Wrongfully convicted. Jailed for 19 years. He’s now free and fighting injustice
On a seemingly ordinary Tuesday in 1989, 16-year-old Huwe Burton came home to find his mother, Keziah, murdered. She was a nurse who had emigrated from Jamaica with her family, and worked in a home caring for the elderly. There was no sign of forced entry to the family’s apartment in the Bronx, and the police focused their investigation on the victim’s son and only child. After coercing a confession from Burton using flawed and psychologically manipulative interrogation techniques, the New York City Police Department charged the teenager with the murder. Burton was sentenced with 15-years-to-life. He served 19 years in prison, and 10 on parole. For decades, Burton’s existence was plagued by a crime he didn’t commit.
In a single day, his family’s life was destroyed. A father lost his wife and then his son. A young boy was robbed of his innocence. And the real murderer got away with the crime. How do you process this depth of pain? Burton’s response was to start running. The more he ran while in prison, the more he started to find a crucial mental and physical escape from his circumstances. With every step pounding on the ground, his heart beat the truth against his ribs and kept him going. “Prison does not define you – you define who you are,” Burton says. Even though he faced a potential lifetime behind bars, a small yet dogged hope fuelled his resolution to run the New York City Marathon as a free man.
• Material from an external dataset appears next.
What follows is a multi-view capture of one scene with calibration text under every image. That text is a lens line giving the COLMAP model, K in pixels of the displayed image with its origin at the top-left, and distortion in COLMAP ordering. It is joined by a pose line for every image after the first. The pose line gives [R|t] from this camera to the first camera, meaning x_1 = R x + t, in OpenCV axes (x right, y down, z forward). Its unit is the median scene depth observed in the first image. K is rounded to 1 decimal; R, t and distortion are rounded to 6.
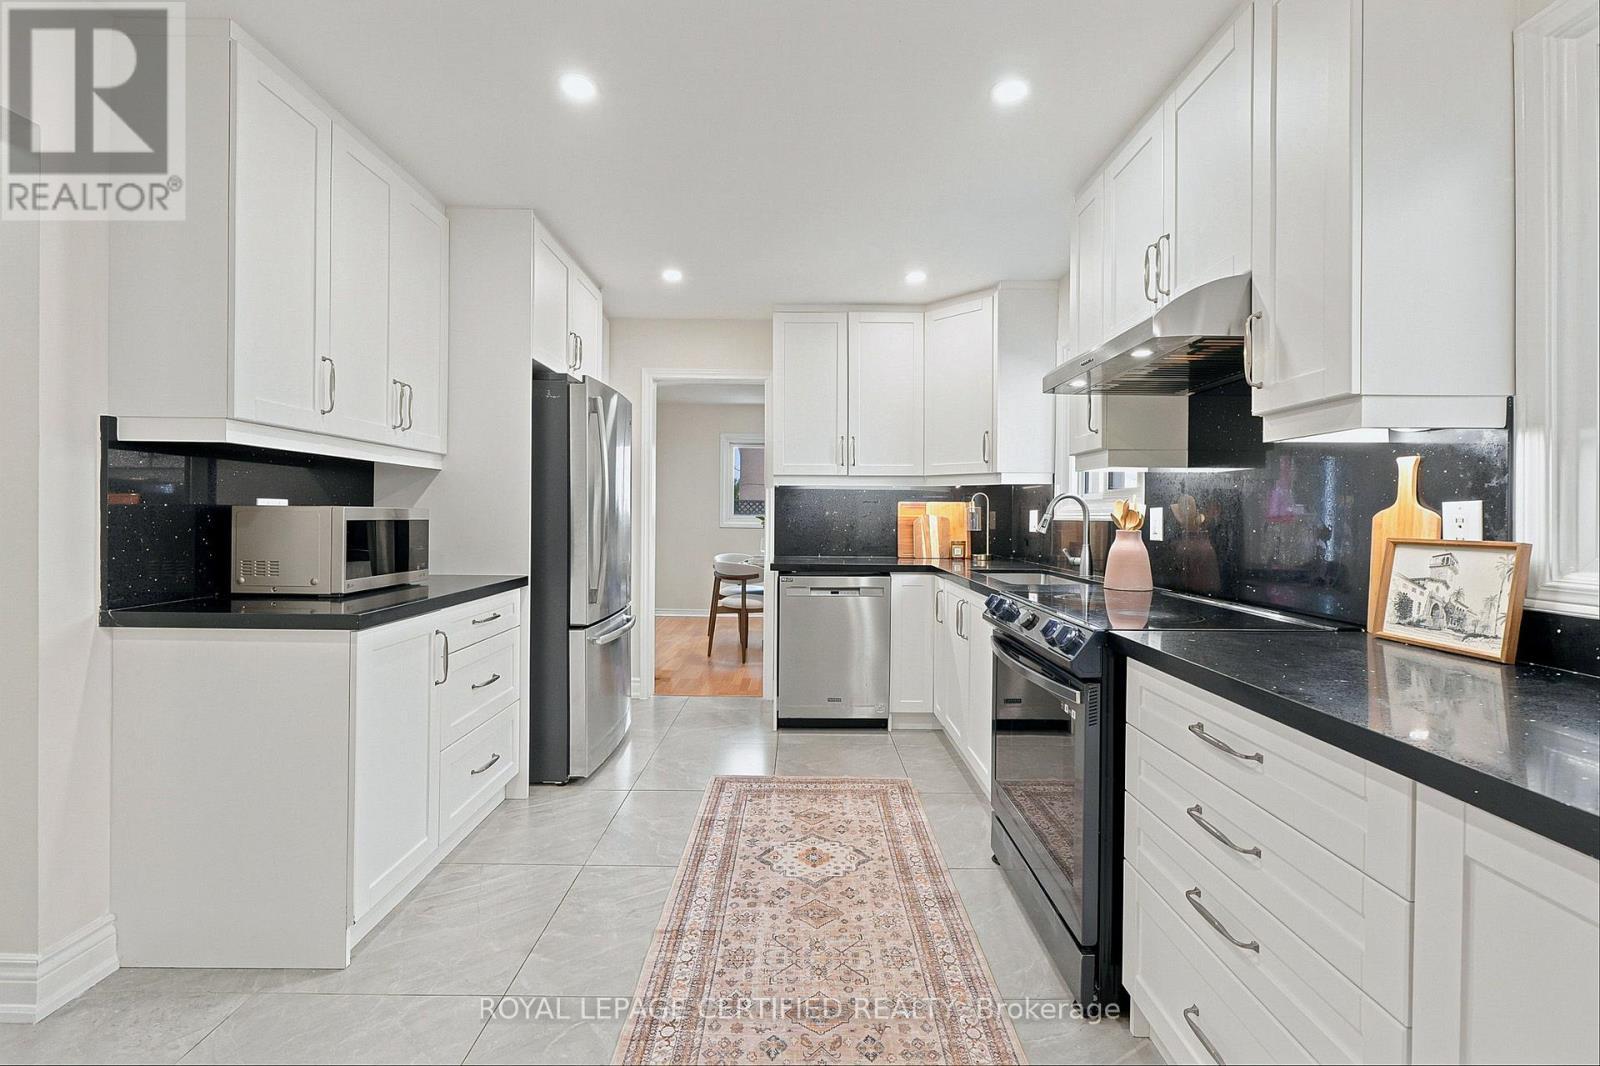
lens RADIAL K [[663.6, 0, 801.9], [0, 663.6, 521.6], [0, 0, 1]] dist [-0.008562, 0.000105]
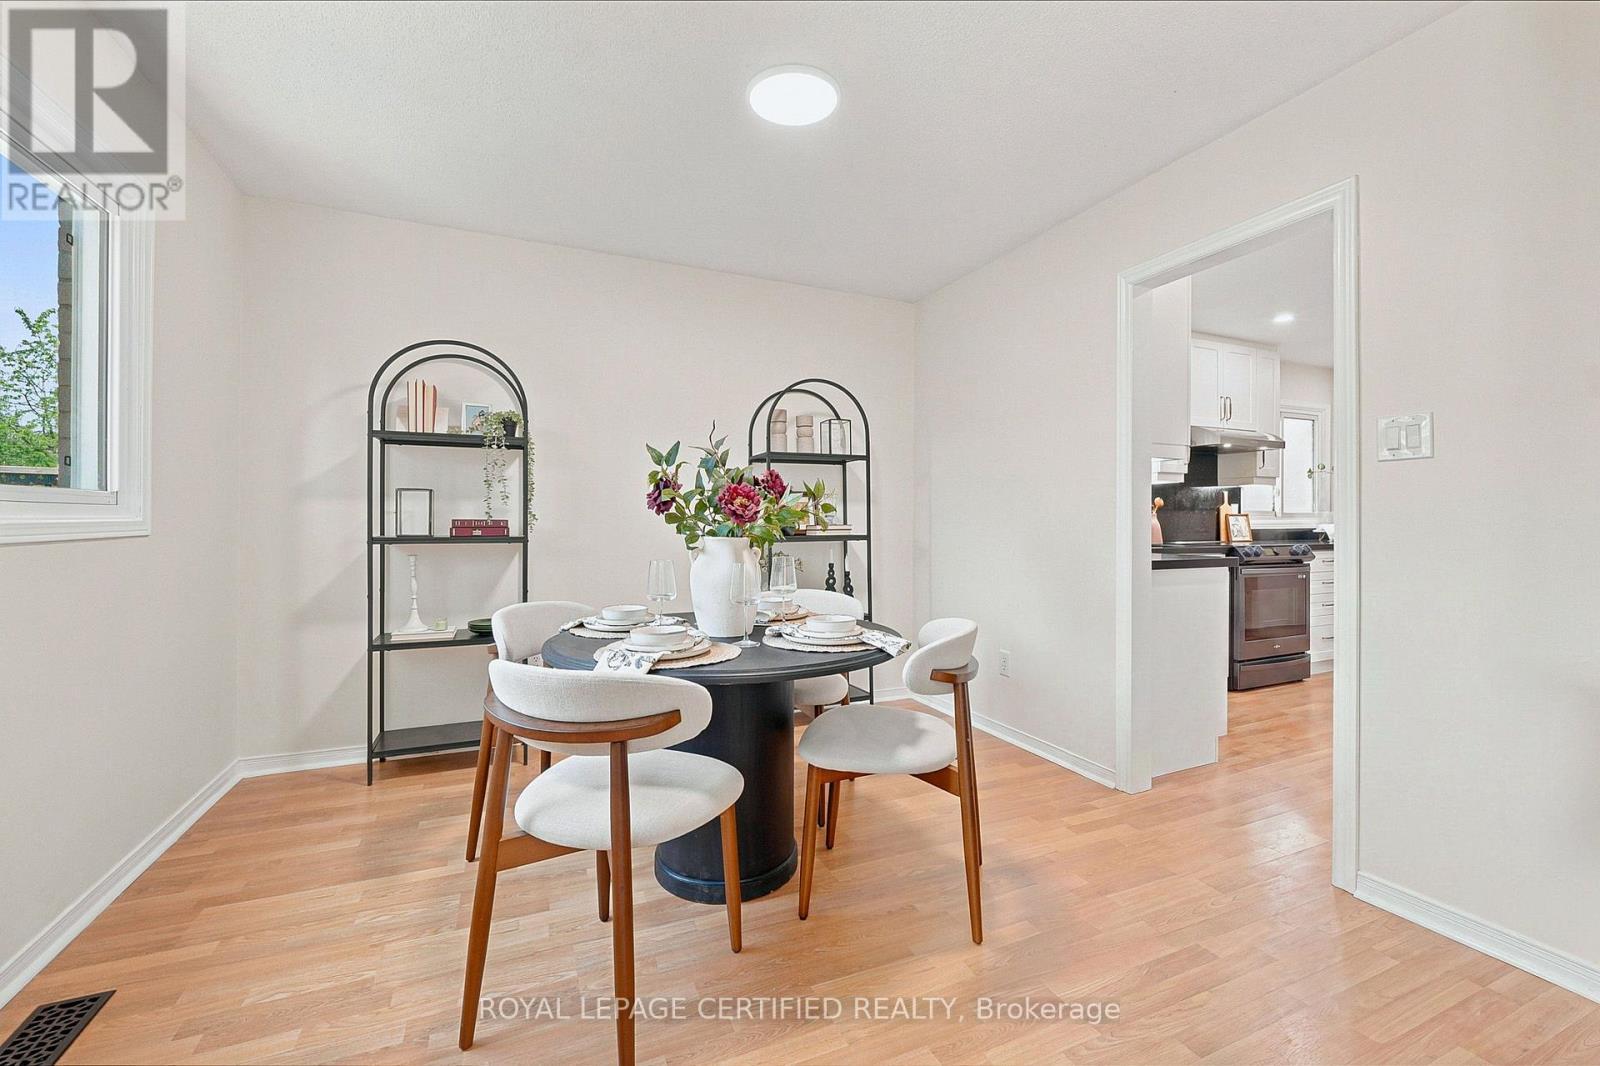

The injustice of Burton’s case is almost incomprehensible. But in 2016, the team from the Innocence Project took legal action. An organisation that pursues exoneration for wrongfully convicted people, they proved his innocence. On 24 January 2019, Huwe Burton’s freedom was finally restored to him. His name was cleared, and his record expunged of his mother’s murder charge. Burton’s father, Raphael, passed away in 2005, and did not live to see his son liberated.
A few months after his exoneration, Burton ran the 2019 New York City Marathon. That day, one man’s race to the finish line looked like any other – exhausting and exhilarating. His face would have appeared as a glistening blur to the crowds of onlookers on the pavement. But with each footfall, Burton stepped further away from a past of persecution. “Continue to fight,” he says. “Don’t lay down – the moment you lay down, that’s when it’s over.” Huwe Burton knew the truth, and he wouldn’t allow the system to grind him into nothing. Now, he’s breaking ground on a future that’s only his.